The config.json file in each workload directory defines the statistical profile of the workload. Below is a description of the fields:
| Field | Type | Description |
|---|---|---|
input_sequence_length |
Object | Distribution of input tokens (prompt size). Contains min, max, mean, standard_deviation, distribution_type. |
output_sequence_length |
Object | Distribution of output tokens (completion size). Contains min, max, mean, standard_deviation, distribution_type. |
number_of_turns |
Object | Distribution of the number of turns in the conversation. |
time_between_turns |
Object | Distribution of time (in seconds) between turns. |
system_prompt |
Object | Distribution of the system prompt length. |
input_sequence_length_per_turn |
Object | Distribution of input tokens added per turn (for multi-turn). |
multi_turn |
Boolean | Indicates if the workload is multi-turn. |
metadata |
Object | Additional parameters for workload classification and optimization mapping. |
The metadata field contains additional parameters that help classify the workload (e.g., prefill heavy vs decode heavy). These can be used to:
- Filter and Query: Classify and filter benchmarks based on workload characteristics (e.g., finding workloads with specific prefill/decode ratios).
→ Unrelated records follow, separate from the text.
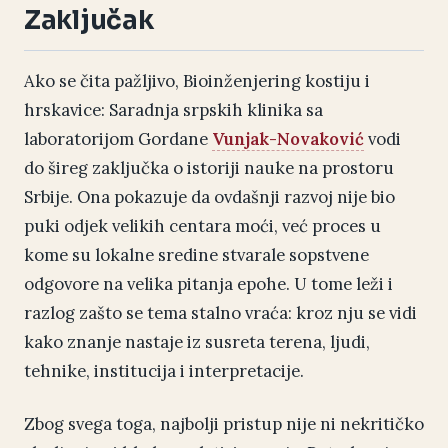
Zaključak
Ako se čita pažljivo, Bioinženjering kostiju i
hrskavice: Saradnja srpskih klinika sa
laboratorijom Gordane
Vunjak-Novaković
vodi
do šireg zaključka o istoriji nauke na prostoru
Srbije. Ona pokazuje da ovdašnji razvoj nije bio
puki odjek velikih centara moći, već proces u
kome su lokalne sredine stvarale sopstvene
odgovore na velika pitanja epohe. U tome leži i
razlog zašto se tema stalno vraća: kroz nju se vidi
kako znanje nastaje iz susreta terena, ljudi,
tehnike, institucija i interpretacije.
Zbog svega toga, najbolji pristup nije ni nekritičko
- Map to Optimizations: Understand how workload characteristics map to underlying optimizations at the inference server level. For example:
- Prefill Heavy Workloads: May benefit from chunked prefill or prefill/decode disaggregation.
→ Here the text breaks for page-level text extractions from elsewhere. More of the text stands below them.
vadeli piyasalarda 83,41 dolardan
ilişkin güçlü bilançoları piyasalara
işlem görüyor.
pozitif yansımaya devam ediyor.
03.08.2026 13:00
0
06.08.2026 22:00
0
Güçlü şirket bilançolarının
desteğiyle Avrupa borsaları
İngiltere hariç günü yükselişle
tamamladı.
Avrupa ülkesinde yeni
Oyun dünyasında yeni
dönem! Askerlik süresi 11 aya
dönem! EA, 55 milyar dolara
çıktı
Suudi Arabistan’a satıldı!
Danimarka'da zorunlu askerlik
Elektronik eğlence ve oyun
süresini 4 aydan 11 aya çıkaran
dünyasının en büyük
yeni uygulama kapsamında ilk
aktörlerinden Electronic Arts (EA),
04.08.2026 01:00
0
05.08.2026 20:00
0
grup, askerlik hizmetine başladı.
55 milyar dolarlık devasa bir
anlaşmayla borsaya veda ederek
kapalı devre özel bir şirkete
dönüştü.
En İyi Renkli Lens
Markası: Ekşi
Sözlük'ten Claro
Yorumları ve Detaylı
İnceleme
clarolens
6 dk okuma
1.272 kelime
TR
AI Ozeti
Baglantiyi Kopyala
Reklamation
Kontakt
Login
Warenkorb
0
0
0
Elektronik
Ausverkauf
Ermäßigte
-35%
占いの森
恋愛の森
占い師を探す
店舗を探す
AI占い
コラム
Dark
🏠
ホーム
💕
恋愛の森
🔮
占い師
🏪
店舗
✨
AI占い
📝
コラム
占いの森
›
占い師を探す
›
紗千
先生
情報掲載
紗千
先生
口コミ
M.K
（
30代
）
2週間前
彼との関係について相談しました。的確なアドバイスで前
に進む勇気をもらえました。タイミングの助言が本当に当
- Shared Prefixes / System Prompts: Benefit from prefix caching or prefix-aware routing.
- Long Contexts: May require KV cache offloading or specific quantization techniques.
When these workloads are run through a harness (like inference-perf), they should produce a report in the upcoming standard benchmarking format. This will make it easier to compare results across different serving stacks and hardware configurations.
- interactive-chat: Simulates multi-turn chat conversations with human-scale inter-request latency.
- code-generation: Simulates coding agents (e.g., Tree of Thought) evaluating parallel paths, stressing prefix caching across shared codebase contexts.
- deep-research: Simulates an autonomous research agent (e.g., Sequential ReAct) executing sequential tool calls, testing KV cache retention during causally dependent wait periods.
- reasoning: Simulates step-by-step reasoning tasks (e.g., Chain of Thought) characterized by high output sequence lengths (OSL) and continuous decode phases.
- batch-summarization-rag: Simulates RAG or batch summarization with long inputs.
- batch-synthetic-data-generation: Simulates high-throughput synthetic data generation.